Super steers around market timing dilemmaInvestors are living in interesting times - to misuse an old Chinese curse - and as we rule off the books for January it is tempting to hand out bravery awards for investors who have had the discipline or courage to continue investing.
Hands up if you continued investing in the sharemarket despite the market slump?
Chances are that even if you did not raise your hand you were still investing in a disciplined and regular manner. That is the beauty of our superannuation system - it is a compulsory savings system that effectively means all super fund members are engaging in a contribution pattern known as dollar-cost averaging.
By having contributions deducted from our salaries regularly and sending the money off to a super fund to be invested in (hopefully) a diversified range of asset classes the market timing decision is effectively taken away. Now if you have checked your super account balance this month you may be questioning the wisdom of this approach.

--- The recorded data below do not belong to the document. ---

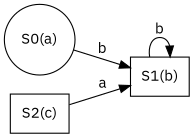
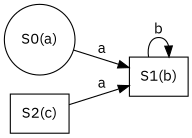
  digraph {
    fontname="IBM Plex Sans"
    rankdir=LR
    node [fontname="IBM Plex Sans" shape=box]
    edge [fontname="IBM Plex Sans"]
    n1 [label="S0(a)" shape=circle]
    n2 [label="S1(b)"]
    n3 [label="S2(c)"]
-   n1 -> n2 [label=" b "]
+   n1 -> n2 [label=" a "]
    n2 -> n2 [label=" b "]
    n3 -> n2 [label=" a "]
  }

But the value in investing regularly is that you are buying at a range of prices - some lower, some higher - and naturally your money is buying more units or shares when prices are lower.
Now technical academic research will tell you that dollar cost averaging is no panacea for one simple reason - markets tend to rise more often than they fall.
But this takes a purely rational intellectual approach and neglects the emotional influences on us as investors.
It takes an experienced, knowledgeable investor with a long-term perspective to be able to go against the market tide - particularly when the tide starts to resemble a tidal wave.
Dollar cost averaging - a.k.a superannuation - helps us take the emotional influences out of the equation.
But it also plays to one of the truisms of investing - time in the market not market timing. When you study days of extraordinary volatility on our sharemarket one message emerges that tends to surprise people - days of abnormal falls are often clustered closely around days of abnormal rises.
We saw that play out again this month - a headline-grabbing 7% fall in one day but at week's end the sharemarket had finished in positive territory. So people who sold as markets tumbled turned paper losses into reality and probably missed the recovery bounces. It is those types of dramatic short-term market moves that makes market timing such a difficult thing to get right - and something that many professional fund managers would argue you should not even attempt.
It again highlights the fact that in the short-term the sharemarket and the real world economy can at times diverge and even send investors contradictory signals. Sharemarkets are nervous because of things like the US sub-prime mortgage mess - or more accurately are worried about what they don't know - yet our economy is sending off signals of strong demand and the odds are rising that the Reserve Bank will lift rates again to keep inflation under control.
So there is a lot of emotional noise and static around the sharemarket. This is why we should be grateful for a superannuation system that is built around the notion of investing for the long-term.